Truth is, cannabis NEVER should have been taken out of the U.S. Pharmacopia. Truth is prohibition does not curb crime-it creates crime. Truth is nobody has died as a direct cause of being under the influence of cannabis. However, as the war against cannabis increased, so has the violence. Truth is truth.

During the Prop 215 campaign, Jack and I rode around California hanging posters and singing about medical cannabis. We were not always met with open arms...to the contrary, we were harrassed and chased out of a few neighborhoods, some of them even in San Francisco!

I am outraged and offended by the media's portrail of the people involved in the cannabis issue. Be it medical use or adult responsible use, there's no reason to demean users and their supporters as being lazy, shiftless, unreliable, uncreative, irresponsible, unwashed and unconscious. Heck! If we were all those things, Proposition 215 would never have seen the light of day, let alone influence 13+ states to examine and enact similar legislation.

But tabloid journalists must have their way....and easy jabs make for comfortable sponsors. I dare any reporter of any major network news agency to truly study and report about Cannabis prohibition, the history of Cannabis and Medical Cannabis and its proper legalization.

I talk about cannabis here...it's part of my life. It helps with my medical conditions and makes me feel okay. I am not addicted to pain pills or anything because of cannabis. So for today, in honor of Proposition 215 (which actually passed November 5 1996), Fifty Five will be the new 215...in the hopes that - NO! in the assured belief that the war against cannabis will end.

Sunday, February 14, 2010

360...Round and Round

There's a degree to the feel of Fifty Five today, 360 degrees to be precise.
I can remember being a kid, about ten or so, and talking about being a musician, performing and recording music. As kids, my brothers, sister and I were full of the creative juices! We'd perform at family gatherings, camping trips and just for the heck of it on the front porch, in the back alley behind our house...wherever!
In the years before MTV, the internet and Guitar Hero, we saw ourselves as future rock stars!

My brother Bob, the youngest of our brood, was very inventive. He took one of the old portable record players (played 45 rpms) and fiddled around with it, turning it into a recorder. Honest to God!

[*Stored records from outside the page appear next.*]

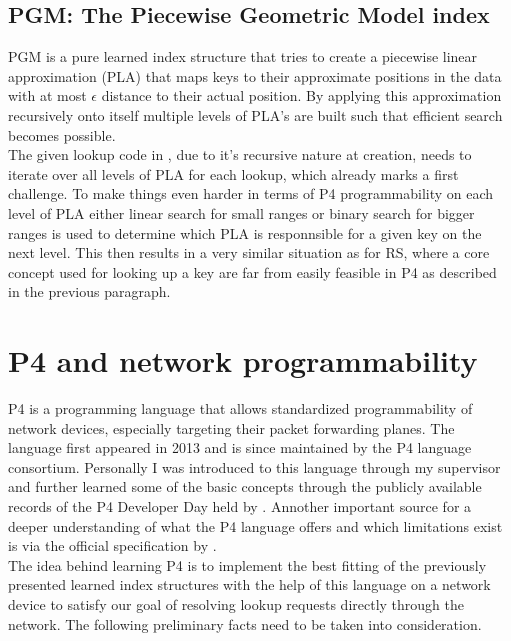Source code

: \subsection{PGM: The Piecewise Geometric Model index}
PGM \cite{pgm} is a pure learned index structure that tries to create a piecewise linear approximation (PLA) that maps keys to their approximate positions in the data with at most $\epsilon$ distance to their actual position. By applying this approximation recursively onto itself multiple levels of PLA's are built such that efficient search becomes possible.\\
The given lookup code in \cite{pgm}, due to it's recursive nature at creation, needs to iterate over all levels of PLA for each lookup, which already marks a first challenge. To make things even harder in terms of P4 programmability on each level of PLA either linear search for small ranges or binary search for bigger ranges is used to determine which PLA is responnsible for a given key on the next level. This then results in a very similar situation as for RS, where a core concept used for looking up a key are far from easily feasible in P4 as described in the previous paragraph.

\section{P4 and network programmability}
P4 is a programming language that allows standardized programmability of network devices, especially targeting their packet forwarding planes. The language first appeared in 2013 and is since maintained by the P4 language consortium. Personally I was introduced to this language through my supervisor and further learned some of the basic concepts through the publicly available records of the P4 Developer Day held by \cite{p4-devday}. Annother important source for a deeper understanding of what the P4 language offers and which limitations exist is via the official specification by \cite{p4-spec}.\\
The idea behind learning P4 is to implement the best fitting of the previously presented learned index structures with the help of this language on a network device to satisfy our goal of resolving lookup requests directly through the network. The following preliminary facts need to be taken into consideration.


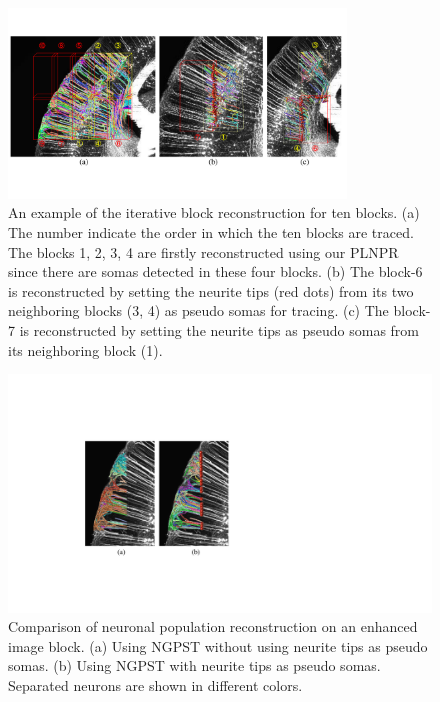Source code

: \begin{figure}[t]
	\centering
	\includegraphics[width=0.8\textwidth]{./Illustrations/ultranpr_block_search2.pdf}
	\caption{An example of the iterative block reconstruction for ten blocks. (a) The number indicate the order in which the ten blocks are traced. The blocks 1, 2, 3, 4 are firstly reconstructed using our PLNPR since there are somas detected in these four blocks. (b) The block-6 is reconstructed by setting the neurite tips (red dots) from its two neighboring blocks (3, 4) as pseudo somas for tracing. (c) The block-7 is reconstructed by setting the neurite tips   as pseudo somas from its neighboring block (1). }
	\label{fig:blocksearch}
\end{figure}

\begin{figure}[t]
	\centering
	\includegraphics[width=1\columnwidth]{./Illustrations/ngpst_pseudosoma.pdf}
	\caption{Comparison of neuronal population reconstruction on an enhanced image block. (a) Using NGPST without using neurite tips as pseudo somas. 	(b) Using NGPST with neurite tips as pseudo somas. Separated neurons are shown in different colors.  }
	\label{fig:ngpst_pseudosoma}
\end{figure}

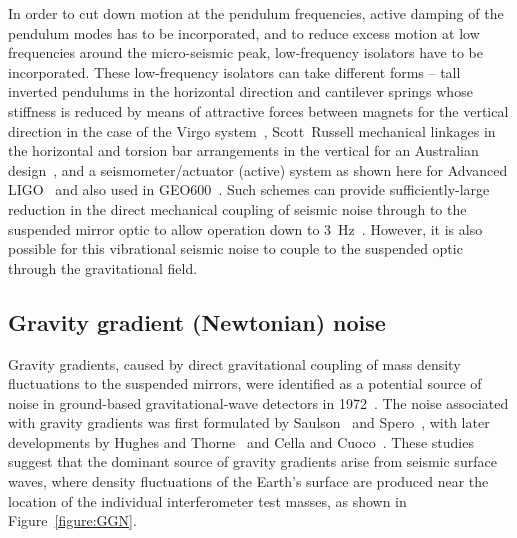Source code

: \documentclass{article}
\begin{document}
In order to cut down motion at the pendulum frequencies, active damping of the
pendulum modes has to be incorporated, and to reduce excess motion at low
frequencies around the micro-seismic peak, low-frequency isolators have to be
incorporated. These low-frequency isolators can take different forms -- tall
inverted pendulums in the horizontal direction and cantilever springs whose
stiffness is reduced by means of attractive forces between magnets for the
vertical direction in the case of the Virgo system~\cite{Losurdo},
Scott~Russell mechanical linkages in the horizontal and torsion bar arrangements
in the vertical for an Australian design~\cite{Winterflood}, and a
seismometer/actuator (active) system as shown here for Advanced
LIGO~\cite{Abbott:2002} and also used in GEO600~\cite{Plissi2}.  Such schemes
can provide sufficiently-large reduction in the direct mechanical coupling of
seismic noise through to the suspended mirror optic to allow operation down to
3~Hz~\cite{Braccini:1993,ETweb}. However, it is also possible for this
vibrational seismic noise to couple to the suspended optic through the
gravitational field.


\subsection{Gravity gradient (Newtonian) noise}
\label{subsection:gravitygradient}

Gravity gradients, caused by direct gravitational coupling of mass density
fluctuations to the suspended mirrors, were identified as a potential source of
noise in ground-based gravitational-wave detectors in 1972~\cite{Weiss}. The
noise associated with gravity gradients was first formulated by
Saulson~\cite{Saulson1} and Spero~\cite{Spero}, with later developments by
Hughes and Thorne~\cite{Thorne:1998} and Cella and Cuoco~\cite{Beccaria}.
These studies suggest that the dominant source of gravity gradients arise from
seismic surface waves, where density fluctuations of the Earth's surface are
produced near the location of the individual interferometer test masses, as
shown in Figure~\ref{figure:GGN}.

\end{document}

He rigged a microphone from my small reel-to-reel tape recorder (a la Mission Impossible), used an old 45rpm record and recorded over the record's original grooves. The sound was a bit scratchy, but it WAS there, and it WAS his voice and my voice!

My reel-to-reel was fun in its own right. I remember recording a few of my first songs on it...then upgrading in the early '70s to a cassette recorder. Ah, those were the days! And even though none of those attempts were professional on any level, I'd give my eye teeth to hear Bob's recording and those old tapes again!

A few years ago, we (Jack and I - Boo Boo's Bargain Basement Band) actually did "put down a few tracks." Not too bad as first attempts go, but there wasn't enough time and not enough of the right equipment to do it right.
Now we have the chance, the equipment and the time...all converging at the same opportune moment! Ooooo-weeee! Talk about full circle!

As we're setting up microphones and other things, my mind goes back to those days when brother Jim and I "practiced" in the basement of our family home...he on a "guitar" made of a cigar box and broom handle, me on a bar stool "drum." A year or two later, Jim had an electric guitar and the first in a series of bands.
Yours truly embarked on several creative ventures and a few personal ones too...putting dreams of gold records on the back burner to be returned to high heat at a later date.

And that time is NOW.
So for today, for full circles and ending up back where we started....for new beginnings and all the possibilities they bring, Fifty Five will be the New 360....not necessarily an age, more like an experience!